Das nun Fisch in diesem Zusammenhang nicht als Fleisch betrachtet wird, mag rein chemisch nicht korrekt sein. Die Unterschiede zum herkömmlichen Fleisch sind die Tatsachen, dass es sich bei Fischen nicht um Säugetiere handelt bzw. sie wechselwarme Tiere sind, d.h. ihre Körpertemperatur passt sich der ihrer Umgebung an. Getötet werden müssen natürlich auch Fische, wenn man sie essen will und in dem Sinne sind auch hier moralische Bedenken nicht unangebracht, aber zum einen stehen sie auf der Evolutionsstufe relativ weit unter uns, denn der Mensch ist rein körperlich nunmal ein Säugetier und auch wenn beide Gattungen natürlich fühlendes Leben repräsentieren, so doch in einer ganz unterschiedlichen Qualität, und zum anderen muss man einfach auch, wie so oft in diesem Leben, aus Gründen der Vernunft Kompromisse eingehen.

Denn nach meinem Gefühl wird bei reinem Vegetarismus der Körper nicht ausreichend mit essenziellen Aminosäuren versorgt. Und eine Studie (s. bsp. hier) stimmt dem indirekt zu, denn sie besagt, dass der Pescetarier am gesündesten lebt mit einer 19% niedrigeren Sterbequote als der Fleischesser oder der klassische Vegetarier, auch wenn in dieser Studie mutmaßlich die Omega-3-Fettsäuren im Fisch dafür verantwortlich gemacht werden. Das ich Pescetarier bin, habe ich erst aus dieser Studie erfahren, man lernt ja nie aus, aber wichtiger, mit dieser Studie wird in gewisser Weise auch mein Gefühl diesbezüglich bestätigt.

Generell gilt für eine gesunde Ernährung: Man sollte mindestens 0,8  bis 1,2 gr Eiweiß pro kg Lebendgewicht pro Tag zu sich nehmen, um den Eiweißbedarf seines Körpers zu decken. Wer Kraftsport betreibt oder einer entsprechenden Arbeit nachgeht, verträgt natürlich auch 1,5 bis 2 gr. Bei mir wären das z. Zt. ca. 80 gr Eiweiß pro Tag. Da sich bspw. im Quark ca. 8 gr Eiweiß pro 100 gr befinden, sollte ich also mindestens 1.000 gr Quark am Tag essen, sofern ich nicht auch anderweitig Eiweiße zu mir nehme, was ich natürlich tue, bspw. durch das Getreide oder Gemüse, dass ich täglich esse und so beläuft sich der zusätzliche Eiweißbedarf bei mir in Quark ausgedrückt auf ca. 100 - 200 gr. Ich hatte das alles mal ausgerechnet bei meiner Ernährungsumstellung. Man sollte schon ungefähr wissen, was man so zu sich nimmt, denn auf Dauer kann der Körper etwaige Mängel nicht ausgleichen.

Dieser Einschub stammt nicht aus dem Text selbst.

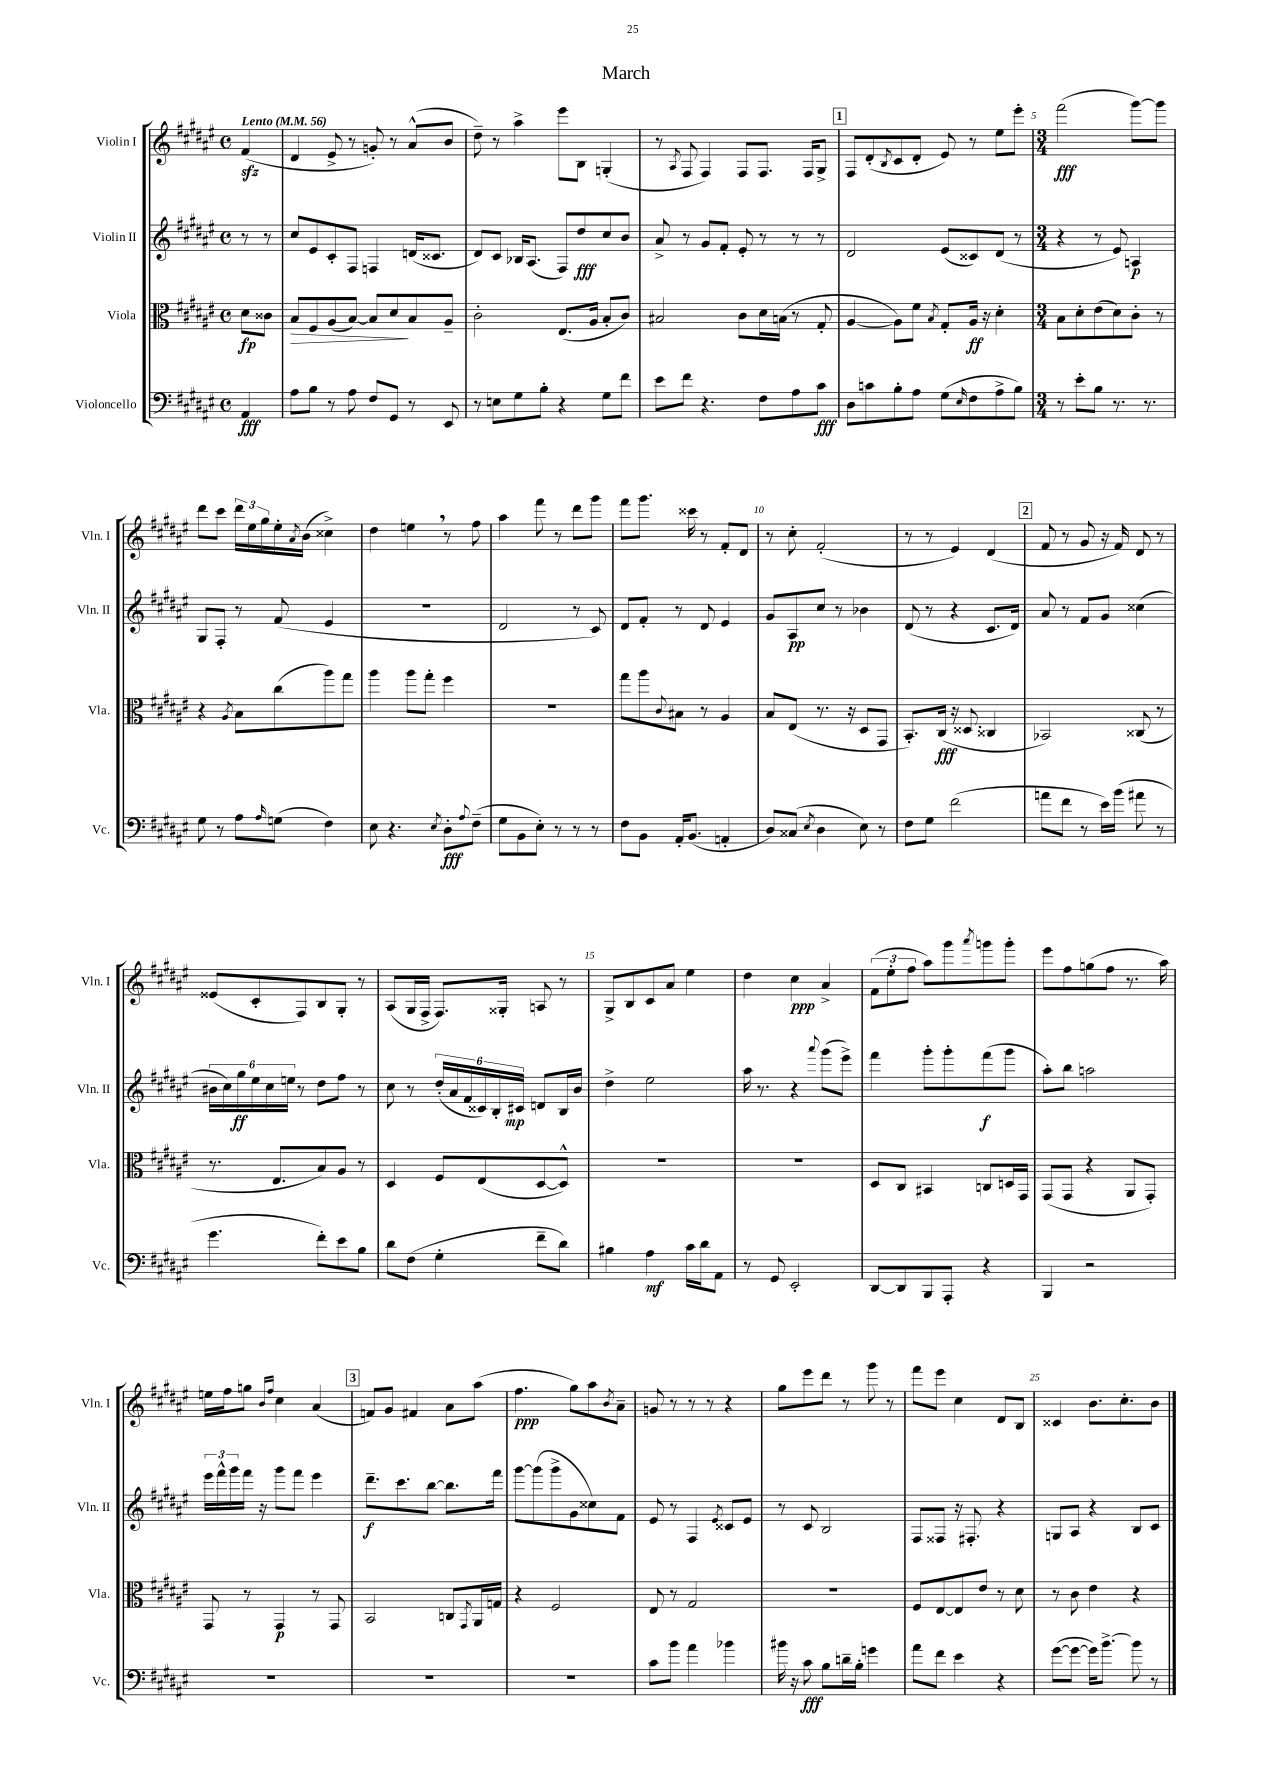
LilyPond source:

\header { title = "March" }
<<
\new StaffGroup <<
\new Staff = "s0" \with { instrumentName = "Violin I" shortInstrumentName = "Vln. I" } {
    \clef treble \key fis \major \defaultTimeSignature \time 4/4 \partial 4 \tempo "Lento" 4 = 56
    fis'4\sfz( |
    dis'4 eis'8-> r8 g'8-.) r8 ais'8-^( b'8 |
    dis''8--) r8 ais''4-> eis'''8 b8 g4-.( |
    r8 \acciaccatura { ais8 } fis8 fis4) fis8 fis8. fis16 gis8-> |
    \mark \markup { \box "1" } fis8 dis'8-.( \acciaccatura { b8 } cis'8 dis'8-. eis'8) r8 eis''8 eis'''8-. |
    \numericTimeSignature \time 3/4 fis'''2\fff( gis'''8~) gis'''8 |
    dis'''8 cis'''8 \tuplet 3/2 { dis'''16 eis''16 gis''16 } eis''16-. \acciaccatura { ais'8 } b'16( cisis''4->) |
    dis''4 e''4 \breathe r8 fis''8 |
    ais''4 fis'''8 r8 dis'''8 gis'''8 |
    fis'''8 gis'''8. cisis'''16 r8 fis'8-. dis'8 |
    r8 cis''8-. fis'2-.( |
    r8 r8 eis'4) dis'4( |
    \mark \markup { \box "2" } fis'8 r8 gis'8 r16 fis'16) dis'8 r8 |
    eisis'8( cis'8-. fis8) b8 gis8-. r8 |
    ais8( gis16 fis16-> fis8.) gisis16-. a8 r8 |
    gis8-> b8 cis'8 ais'8 eis''4 |
    dis''4 cis''4\ppp ais'4-> |
    \tuplet 3/2 { fis'8( eis''8-. fis''8 } ais''8) gis'''8 \acciaccatura { ais'''8 } g'''8 g'''8-. |
    eis'''8 fis''8 g''8( fis''8 r8. ais''16) |
    e''16 fis''16 g''8 \grace { b'16 fis''16 } cis''4 ais'4( |
    \mark \markup { \box "3" } f'8) gis'8 fis'4 ais'8 ais''8( |
    fis''4.\ppp gis''8) ais''8 \acciaccatura { b'8 } ais'8-- |
    g'8 r8 r8 r8 r4 |
    gis''8 eis'''8 dis'''8 r8 gis'''8 r8 |
    fis'''8 eis'''8 cis''4 dis'8 b8 |
    cisis'4 b'8. cis''8.-. b'8 \bar "|." |
}
\new Staff = "s1" \with { instrumentName = "Violin II" shortInstrumentName = "Vln. II" } {
    \clef treble \key fis \major \defaultTimeSignature \time 4/4 \partial 4
    r8 r8 |
    cis''8 eis'8 cis'8-. fis8 f4 d'16( cisis'8. |
    dis'8) cis'8 bes16 ais8.( fis8) dis''8\fff cis''8 b'8 |
    ais'8-> r8 gis'8 fis'8-. eis'8-. r8 r8 r8 |
    \mark \markup { \box "1" } dis'2 eis'8( cisis'8) dis'8( r8 |
    \numericTimeSignature \time 3/4 r4 r8 eis'8) a4\p |
    gis8 fis8-. r8 fis'8( eis'4 |
    R2. |
    dis'2 r8 cis'8) |
    dis'8 fis'8-. r8 dis'8 eis'4 |
    gis'8 ais8\pp cis''8 r8 bes'4 |
    dis'8( r8 r4 cis'8. dis'16) |
    \mark \markup { \box "2" } ais'8 r8 fis'8 gis'8 cisis''4( |
    \tuplet 6/4 { bis'16 cis''16) gis''16\ff eis''16 cis''16 e''16 } r8 dis''8 fis''8 r8 |
    cis''8 r8 \tuplet 6/4 { dis''16-.( ais'16 fis'16 cisis'16) b16-. cis'16\mp } d'8 b16 b'16 |
    dis''4-> eis''2 |
    ais''16 r8. r4 \appoggiatura { ais'''8 } gis'''8( eis'''8->) |
    fis'''4 gis'''8-. gis'''8-. fis'''8\f( gis'''8 |
    ais''8-.) b''8 a''2 |
    \tuplet 3/2 { eis'''16 fis'''16-^ gis'''16 } fis'''16 r16 gis'''8 fis'''8 eis'''4 |
    \mark \markup { \box "3" } dis'''8.--\f cis'''8. b''8~ b''8. fis'''16 |
    gis'''8~ gis'''8( gis'''8-> gis'8 cisis''8) fis'8 |
    eis'8 r8 fis4 \acciaccatura { eis'8 } cisis'8 eis'8 |
    r8 cis'8 b2 |
    fis8 fisis8 r16 fis8.-. r4 |
    g8 ais8 r4 b8 cis'8 \bar "|." |
}
\new Staff = "s2" \with { instrumentName = "Viola" shortInstrumentName = "Vla." } {
    \clef alto \key fis \major \defaultTimeSignature \time 4/4 \partial 4
    dis'8\fp cisis'8 |
    b8\> fis8 ais8( b8~) b8 dis'8\! b8 ais8-- |
    cis'2-. eis8.( ais16 b8-. cis'8) |
    bis2 cis'8 dis'16 b16( r8 gis8-. |
    \mark \markup { \box "1" } ais4~ ais8) fis'8 \acciaccatura { b8 } gis8-. ais16\ff r16 dis'4-. |
    \numericTimeSignature \time 3/4 b8 dis'8-. eis'8( dis'8) cis'8-. r8 |
    r4 \acciaccatura { ais8 } b8 cis''8( ais''8) gis''8 |
    ais''4 ais''8 gis''8-. fis''4 |
    R2. |
    gis''8 ais''8 \appoggiatura { cis'8 } bis8 r8 ais4 |
    b8 eis8( r8. r16 dis8 gis,8 |
    b,8.-.) cis16\fff( r16 disis8. cisis4 |
    \mark \markup { \box "2" } bes,2) cisis8( r8 |
    r8. eis8. b8) ais8 r8 |
    dis4 fis8 eis8( dis8~ dis8-^) |
    R2. |
    R2. |
    dis8 cis8 bis,4 c8 d16 gis,16 |
    gis,8( gis,8 r4 ais,8 gis,8-.) |
    gis,8 r8 gis,4\p r8 gis,8 |
    \mark \markup { \box "3" } b,2 c8 \acciaccatura { gis,8 } ais,16 g16 |
    r4 fis2 |
    eis8 r8 gis2 |
    R2. |
    fis8 eis8~ eis8 eis'8 r8 dis'8 |
    r8 cis'8 eis'4 r4 \bar "|." |
}
\new Staff = "s3" \with { instrumentName = "Violoncello" shortInstrumentName = "Vc." } {
    \clef bass \key fis \major \defaultTimeSignature \time 4/4 \partial 4
    ais,4\fff |
    ais8 b8 r8 ais8 fis8 gis,8 r8 eis,8 |
    r8 e8 gis8 b8-. r4 gis8 fis'8 |
    eis'8 fis'8 r4. fis8 ais8 cis'8\fff |
    \mark \markup { \box "1" } dis8 c'8 b8-. ais8 gis8( \grace { eis16 } fis8 ais8-> b8) |
    \numericTimeSignature \time 3/4 r8 eis'8-. b8 r8. r8. |
    gis8 r8 ais8 \grace { ais16 } g8( fis4) |
    eis8 r4. \acciaccatura { eis8 } dis8-.\fff \appoggiatura { ais8 } fis8--( |
    gis8 b,8 eis8-.) r8 r8 r8 |
    fis8 b,8 ais,16-. b,8.( a,4-. |
    dis8) cisis8( \acciaccatura { eis8 } dis4 eis8) r8 |
    fis8 gis8 fis'2( |
    \mark \markup { \box "2" } a'8 fis'8 r8 eis'16) b'16( ais'8 r8 |
    gis'4. fis'8-.) eis'8 b8 |
    dis'8 fis8( gis4-. fis'8-- dis'8) |
    bis4 ais4\mf cis'16 dis'16 ais,8 |
    r8 gis,8 eis,2-. |
    dis,8~ dis,8 b,,8 ais,,8-. r4 |
    b,,4 r2 |
    R2. |
    \mark \markup { \box "3" } R2. |
    R2. |
    cis'8 b'8 ais'4 bes'4 |
    bis'16 r16 cis'8\fff b8 d'16-- b16-. g'4 |
    ais'8 fis'8 eis'4 r4 |
    gis'8~( gis'8~ gis'16) b'8.~-> b'8 r8 \bar "|." |
}
>>
>>
\layout { \context { \Score \override BarNumber.break-visibility = ##(#f #t #t) barNumberVisibility = #(every-nth-bar-number-visible 5) } }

Die pflanzlichen Eiweiße bilden bei mir also nur die Basis. Ich trinke zudem regelmäßig jeden 2. Tag einen viertel Liter Milch (nicht ultrahocherhizt, nicht homogenisiert, d.h. normale Milch, nur pasteurisiert) und esse wie gesagt auch fast jeden Tag Quark und Joghurt. Dabei geht es um die Eiweiße an und für sich und zusätzlich gibt es bei mit aller zwei Tage aufgrund des Bedarfs an essenziellen Aminosäuren auch Eier oder Fisch, gestern die oben abgebildete Forelle aus einer Fischzucht hier in der Nähe.